[Texto proporcionado]
“Tenemos una agenda bilateral Brasil y Bolivia de atención a los problemas de delitos transfronterizos como contrabando, narcotráfico, trata y tráfico de personas. Es un problema que tenemos siempre presente en nuestras conversaciones”, afirmó el diplomático en declaraciones al canal estatal Bolivia TV.
Confirmó que una delegación brasileña llegará este jueves a la localidad fronteriza de Guayaramerín, donde se anunciará este proyecto que apunta a la coordinación de operativos de seguridad en zonas identificadas como rojas en el límite entre ambos países.
“Autoridades brasileñas van a estar presentes en la frontera entre Beni y el estado de Rondonia, de Brasil”, precisó Sobreira.
Del lado boliviano, el ministro de Gobierno, Marco Antonio Oviedo, sostuvo que ambas partes presentarán esta semana el plan Frontera Segura para coordinar y ejecutar operativos en las zonas rojas ubicadas en el límite de ambos países.
[/Texto proporcionado]
Transcribe el pasaje del texto sobre el plan Frontera Segura comprendido entre «Del lado boliviano, el» y «de ambos países.», ambos incluidos.
[Datos registrados]
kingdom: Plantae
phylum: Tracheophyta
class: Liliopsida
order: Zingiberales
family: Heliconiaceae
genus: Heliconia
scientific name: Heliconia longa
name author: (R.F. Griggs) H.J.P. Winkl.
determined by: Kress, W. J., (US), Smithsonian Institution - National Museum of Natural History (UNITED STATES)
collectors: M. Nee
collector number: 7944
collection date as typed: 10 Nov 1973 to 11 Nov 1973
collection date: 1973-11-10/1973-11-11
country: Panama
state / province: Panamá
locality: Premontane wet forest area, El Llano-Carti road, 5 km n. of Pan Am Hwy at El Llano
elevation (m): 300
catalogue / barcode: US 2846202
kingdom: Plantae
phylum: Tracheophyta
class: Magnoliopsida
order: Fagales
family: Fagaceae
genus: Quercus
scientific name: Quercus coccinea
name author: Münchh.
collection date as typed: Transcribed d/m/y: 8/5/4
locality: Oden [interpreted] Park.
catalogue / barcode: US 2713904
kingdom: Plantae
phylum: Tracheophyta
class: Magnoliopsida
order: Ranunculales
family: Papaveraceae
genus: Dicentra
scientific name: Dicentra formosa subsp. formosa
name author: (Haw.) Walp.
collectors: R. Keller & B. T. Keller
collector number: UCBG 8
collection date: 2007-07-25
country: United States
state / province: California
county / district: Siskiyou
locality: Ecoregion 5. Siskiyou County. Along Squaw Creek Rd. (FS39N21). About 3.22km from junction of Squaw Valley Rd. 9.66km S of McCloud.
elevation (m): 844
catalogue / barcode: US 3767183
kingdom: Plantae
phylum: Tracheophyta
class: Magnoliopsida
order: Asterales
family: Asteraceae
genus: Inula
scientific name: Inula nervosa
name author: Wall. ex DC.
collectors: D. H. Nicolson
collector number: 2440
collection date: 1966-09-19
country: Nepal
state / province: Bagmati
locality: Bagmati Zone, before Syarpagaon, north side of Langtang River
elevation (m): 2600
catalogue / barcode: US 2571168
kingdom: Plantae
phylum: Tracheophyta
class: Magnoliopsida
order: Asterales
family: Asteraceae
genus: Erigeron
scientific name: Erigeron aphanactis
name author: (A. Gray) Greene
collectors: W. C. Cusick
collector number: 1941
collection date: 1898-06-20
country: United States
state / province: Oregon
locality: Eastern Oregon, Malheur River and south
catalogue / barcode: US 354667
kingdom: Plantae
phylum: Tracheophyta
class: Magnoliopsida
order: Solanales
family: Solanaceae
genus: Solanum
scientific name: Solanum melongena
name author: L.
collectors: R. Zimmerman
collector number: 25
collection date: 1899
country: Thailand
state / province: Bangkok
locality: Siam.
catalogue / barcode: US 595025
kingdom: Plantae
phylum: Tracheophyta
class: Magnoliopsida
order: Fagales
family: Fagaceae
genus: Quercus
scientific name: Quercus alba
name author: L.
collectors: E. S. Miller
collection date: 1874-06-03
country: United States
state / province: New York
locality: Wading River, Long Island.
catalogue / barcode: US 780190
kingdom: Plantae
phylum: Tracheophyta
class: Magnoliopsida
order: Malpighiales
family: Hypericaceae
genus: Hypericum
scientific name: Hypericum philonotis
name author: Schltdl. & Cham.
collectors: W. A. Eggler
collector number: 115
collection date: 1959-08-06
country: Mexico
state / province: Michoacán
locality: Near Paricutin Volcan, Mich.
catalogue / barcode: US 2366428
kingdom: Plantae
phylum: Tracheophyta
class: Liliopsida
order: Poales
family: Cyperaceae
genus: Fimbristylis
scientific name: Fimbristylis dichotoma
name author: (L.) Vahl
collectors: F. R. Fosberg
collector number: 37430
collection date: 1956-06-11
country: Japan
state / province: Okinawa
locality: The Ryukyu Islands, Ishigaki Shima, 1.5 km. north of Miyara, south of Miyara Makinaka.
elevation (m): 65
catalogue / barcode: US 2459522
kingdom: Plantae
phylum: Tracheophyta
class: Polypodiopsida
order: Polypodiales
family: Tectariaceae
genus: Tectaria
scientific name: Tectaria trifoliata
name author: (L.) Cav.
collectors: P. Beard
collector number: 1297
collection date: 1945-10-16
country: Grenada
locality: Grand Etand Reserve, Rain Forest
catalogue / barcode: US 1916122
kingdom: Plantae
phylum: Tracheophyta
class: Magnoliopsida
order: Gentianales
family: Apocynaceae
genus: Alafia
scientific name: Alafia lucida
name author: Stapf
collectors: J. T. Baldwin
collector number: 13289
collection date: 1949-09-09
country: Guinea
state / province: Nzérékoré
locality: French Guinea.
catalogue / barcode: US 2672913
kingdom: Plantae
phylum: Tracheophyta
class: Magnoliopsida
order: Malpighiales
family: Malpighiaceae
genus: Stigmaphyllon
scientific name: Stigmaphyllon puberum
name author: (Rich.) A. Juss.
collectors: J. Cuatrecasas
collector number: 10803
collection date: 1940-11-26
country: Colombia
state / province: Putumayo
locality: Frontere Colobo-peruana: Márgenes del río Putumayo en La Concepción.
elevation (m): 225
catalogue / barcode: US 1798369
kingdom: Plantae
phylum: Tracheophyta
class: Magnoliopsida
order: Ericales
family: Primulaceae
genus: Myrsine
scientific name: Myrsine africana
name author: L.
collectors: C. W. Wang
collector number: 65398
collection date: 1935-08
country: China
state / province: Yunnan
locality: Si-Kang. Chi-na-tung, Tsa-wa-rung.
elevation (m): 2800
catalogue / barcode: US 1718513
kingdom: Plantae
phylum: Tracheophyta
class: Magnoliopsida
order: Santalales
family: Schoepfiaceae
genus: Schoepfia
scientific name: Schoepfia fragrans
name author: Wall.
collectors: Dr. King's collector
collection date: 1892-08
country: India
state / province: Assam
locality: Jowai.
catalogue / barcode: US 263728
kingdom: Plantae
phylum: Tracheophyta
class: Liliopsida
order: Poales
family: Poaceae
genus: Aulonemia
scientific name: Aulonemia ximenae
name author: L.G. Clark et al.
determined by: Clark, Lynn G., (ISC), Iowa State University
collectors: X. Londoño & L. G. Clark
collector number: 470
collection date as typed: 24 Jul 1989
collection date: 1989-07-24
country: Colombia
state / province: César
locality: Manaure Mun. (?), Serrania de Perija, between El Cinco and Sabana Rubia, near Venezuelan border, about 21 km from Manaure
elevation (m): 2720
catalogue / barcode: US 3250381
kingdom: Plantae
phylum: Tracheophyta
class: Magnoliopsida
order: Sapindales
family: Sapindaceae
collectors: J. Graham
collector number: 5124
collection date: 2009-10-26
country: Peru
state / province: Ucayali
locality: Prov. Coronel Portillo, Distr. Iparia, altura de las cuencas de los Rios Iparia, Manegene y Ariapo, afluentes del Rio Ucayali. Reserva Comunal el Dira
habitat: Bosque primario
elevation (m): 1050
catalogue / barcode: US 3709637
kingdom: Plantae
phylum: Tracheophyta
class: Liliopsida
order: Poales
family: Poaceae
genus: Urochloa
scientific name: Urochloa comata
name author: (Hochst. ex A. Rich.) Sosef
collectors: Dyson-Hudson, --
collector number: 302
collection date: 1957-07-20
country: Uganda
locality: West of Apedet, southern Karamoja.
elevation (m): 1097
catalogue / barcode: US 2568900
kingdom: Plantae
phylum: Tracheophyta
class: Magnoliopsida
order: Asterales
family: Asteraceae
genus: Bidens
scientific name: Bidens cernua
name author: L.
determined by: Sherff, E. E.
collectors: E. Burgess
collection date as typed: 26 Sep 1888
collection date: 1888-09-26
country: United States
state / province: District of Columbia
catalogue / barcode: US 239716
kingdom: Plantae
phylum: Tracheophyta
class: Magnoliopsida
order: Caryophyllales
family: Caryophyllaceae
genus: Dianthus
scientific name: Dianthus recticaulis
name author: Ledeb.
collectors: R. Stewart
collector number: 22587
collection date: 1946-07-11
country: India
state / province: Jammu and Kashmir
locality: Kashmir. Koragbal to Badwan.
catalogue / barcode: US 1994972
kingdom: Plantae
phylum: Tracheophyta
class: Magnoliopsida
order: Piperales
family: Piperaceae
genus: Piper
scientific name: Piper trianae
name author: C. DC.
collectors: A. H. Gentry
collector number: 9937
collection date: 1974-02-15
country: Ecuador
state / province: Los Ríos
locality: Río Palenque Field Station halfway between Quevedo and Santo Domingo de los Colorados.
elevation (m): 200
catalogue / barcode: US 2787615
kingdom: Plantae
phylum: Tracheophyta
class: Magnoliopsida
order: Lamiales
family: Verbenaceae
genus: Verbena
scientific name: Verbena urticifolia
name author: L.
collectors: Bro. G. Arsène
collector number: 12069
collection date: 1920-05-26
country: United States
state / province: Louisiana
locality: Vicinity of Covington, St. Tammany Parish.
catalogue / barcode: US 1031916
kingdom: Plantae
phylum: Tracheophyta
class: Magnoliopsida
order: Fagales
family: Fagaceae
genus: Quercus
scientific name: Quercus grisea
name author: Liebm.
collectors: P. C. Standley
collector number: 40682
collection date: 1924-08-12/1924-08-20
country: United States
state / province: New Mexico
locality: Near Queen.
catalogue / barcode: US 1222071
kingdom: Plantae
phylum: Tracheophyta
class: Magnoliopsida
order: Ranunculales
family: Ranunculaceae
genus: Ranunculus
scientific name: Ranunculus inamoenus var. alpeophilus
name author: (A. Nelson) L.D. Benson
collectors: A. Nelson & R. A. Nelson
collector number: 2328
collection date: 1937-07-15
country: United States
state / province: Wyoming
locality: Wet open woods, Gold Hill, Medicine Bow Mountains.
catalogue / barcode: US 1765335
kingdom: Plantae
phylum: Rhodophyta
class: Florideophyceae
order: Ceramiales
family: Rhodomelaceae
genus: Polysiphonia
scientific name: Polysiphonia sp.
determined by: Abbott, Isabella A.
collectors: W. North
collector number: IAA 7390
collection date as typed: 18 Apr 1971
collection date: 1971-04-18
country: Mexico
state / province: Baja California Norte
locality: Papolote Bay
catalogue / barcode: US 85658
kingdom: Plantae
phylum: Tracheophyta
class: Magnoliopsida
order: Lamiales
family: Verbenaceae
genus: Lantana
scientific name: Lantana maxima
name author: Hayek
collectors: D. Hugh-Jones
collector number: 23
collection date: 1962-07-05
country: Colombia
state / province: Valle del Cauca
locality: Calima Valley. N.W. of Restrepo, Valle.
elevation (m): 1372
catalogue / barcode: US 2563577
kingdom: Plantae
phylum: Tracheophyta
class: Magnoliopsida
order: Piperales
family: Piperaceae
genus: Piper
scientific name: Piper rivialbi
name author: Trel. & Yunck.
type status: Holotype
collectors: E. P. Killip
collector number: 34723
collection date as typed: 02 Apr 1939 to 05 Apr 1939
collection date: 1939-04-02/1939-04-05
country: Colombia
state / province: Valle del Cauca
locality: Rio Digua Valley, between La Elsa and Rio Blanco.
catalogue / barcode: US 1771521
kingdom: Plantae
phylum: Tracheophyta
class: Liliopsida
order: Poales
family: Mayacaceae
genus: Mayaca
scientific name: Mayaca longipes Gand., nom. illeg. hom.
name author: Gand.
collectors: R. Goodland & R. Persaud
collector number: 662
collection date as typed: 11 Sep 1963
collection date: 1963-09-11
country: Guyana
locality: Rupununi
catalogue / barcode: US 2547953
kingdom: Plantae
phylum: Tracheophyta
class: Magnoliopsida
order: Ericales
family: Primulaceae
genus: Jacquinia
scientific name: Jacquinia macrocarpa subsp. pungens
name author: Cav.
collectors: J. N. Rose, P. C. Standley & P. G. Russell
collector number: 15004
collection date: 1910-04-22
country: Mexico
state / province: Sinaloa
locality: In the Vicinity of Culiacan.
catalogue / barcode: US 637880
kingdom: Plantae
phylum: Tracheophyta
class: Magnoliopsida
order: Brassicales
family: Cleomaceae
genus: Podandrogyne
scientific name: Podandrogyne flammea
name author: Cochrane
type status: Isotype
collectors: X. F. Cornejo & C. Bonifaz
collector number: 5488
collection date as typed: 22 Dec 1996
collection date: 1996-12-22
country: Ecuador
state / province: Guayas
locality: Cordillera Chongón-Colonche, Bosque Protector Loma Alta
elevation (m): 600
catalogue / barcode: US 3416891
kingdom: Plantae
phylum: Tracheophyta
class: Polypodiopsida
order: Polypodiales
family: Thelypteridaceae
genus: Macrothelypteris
[/Datos registrados]
### Respuesta del ejercicio
Del lado boliviano, el ministro de Gobierno, Marco Antonio Oviedo, sostuvo que ambas partes presentarán esta semana el plan Frontera Segura para coordinar y ejecutar operativos en las zonas rojas ubicadas en el límite de ambos países.